Loki stood to follow Fury, but Steve stopped him.
If Fury thought there was any hesitance to hand the mind stone over to SHIELD, he might send in agents to find it and take it by force.
“Rogers! I’ll be needing your key!” Nick called.
“I’ve got it.”
Steve closed the door behind him and jogged to catch up with the director before he got in the elevator.
He stood, silent, next to Fury as the elevator ascended, grasping for some sort of excuse, “To be fair, I didn’t know that it was the mind stone at the time.”
His embarrassment only increased tenfold when he unlocked the door to his room and opened it.
Of course, he hadn’t been expecting anyone to go rummaging through his room later that day, but it was a mess.
”Like a tornado had gone through,” as his mother would often say.
Steve made an effort to make his bed every morning, but even that had been periodically covered by a mountain of misplaced items.
Whatever he left around the common floor often ended up on his bed, put there by Tony’s cleaning robots, who of course didn’t know where Steve’s items specifically belonged, aside from inside Steve’s room.

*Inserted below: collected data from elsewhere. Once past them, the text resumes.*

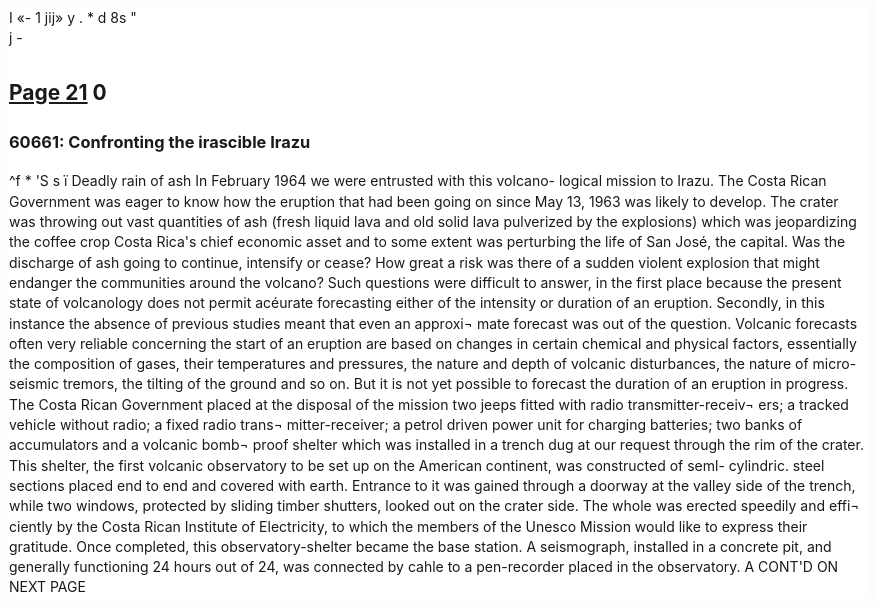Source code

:I
«- 1 jij»
y . *
d 8s " \
j -
## [Page 21](https://demo.humlab.umu.se/courier/078211engo.pdf#page=21) 0
### 60661: Confronting the irascible Irazu
^f *
'S
s ï
Deadly rain of ash
In February 1964 we were entrusted with this volcano-
logical mission to Irazu.
The Costa Rican Government was eager to know how
the eruption that had been going on since May 13, 1963
was likely to develop. The crater was throwing out vast
quantities of ash (fresh liquid lava and old solid lava
pulverized by the explosions) which was jeopardizing the
coffee crop Costa Rica's chief economic asset and to
some extent was perturbing the life of San José, the
capital.
Was the discharge of ash going to continue, intensify
or cease? How great a risk was there of a sudden violent
explosion that might endanger the communities around the
volcano?
Such questions were difficult to answer, in the first
place because the present state of volcanology does not
permit acéurate forecasting either of the intensity or
duration of an eruption. Secondly, in this instance the
absence of previous studies meant that even an approxi¬
mate forecast was out of the question.
Volcanic forecasts often very reliable concerning the
start of an eruption are based on changes in certain
chemical and physical factors, essentially the composition
of gases, their temperatures and pressures, the nature
and depth of volcanic disturbances, the nature of micro-
seismic tremors, the tilting of the ground and so on. But
it is not yet possible to forecast the duration of an eruption
in progress.
The Costa Rican Government placed at the disposal of
the mission two jeeps fitted with radio transmitter-receiv¬
ers; a tracked vehicle without radio; a fixed radio trans¬
mitter-receiver; a petrol driven power unit for charging
batteries; two banks of accumulators and a volcanic bomb¬
proof shelter which was installed in a trench dug at our
request through the rim of the crater.
This shelter, the first volcanic observatory to be set up
on the American continent, was constructed of seml-
cylindric. steel sections placed end to end and covered
with earth. Entrance to it was gained through a doorway
at the valley side of the trench, while two windows,
protected by sliding timber shutters, looked out on the
crater side. The whole was erected speedily and effi¬
ciently by the Costa Rican Institute of Electricity, to which
the members of the Unesco Mission would like to express
their gratitude.
Once completed, this observatory-shelter became the
base station. A seismograph, installed in a concrete pit,
and generally functioning 24 hours out of 24, was connected
by cahle to a pen-recorder placed in the observatory. A
CONT'D ON NEXT PAGE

Today, miscellaneous pens, pencils, markers, and sketchbooks were scattered across the bedsheet.
Fury disregarded that, already starting to rummage through his desk drawers.
Steve glanced at the nightstand, where he thought he had put the stone, but it wasn’t there.
He lost it.
Something he probably should be freaking out about, but really, he just felt relief.
Maybe it fell behind the nightstand.
He’d find it later.
To hopefully appear as if he was looking for the stone, Steve knelt on the floor and pulled out some boxes from under his bed and started sorting through them.
Most of what he kept in those boxes were keepsakes from the 1930s, mostly collected by the people of SHIELD after he woke up, so Steve already knew the stone wouldn’t be in them.
Was that the—?
“Oh my gosh,” Steve gasped, taking it out of the box.
“Did you find it?” Fury snapped.
“No,” Steve answered, holding up one of the trinkets, “I totally forgot about my wind-up cars!”
He really needed to go through all these boxes sometime.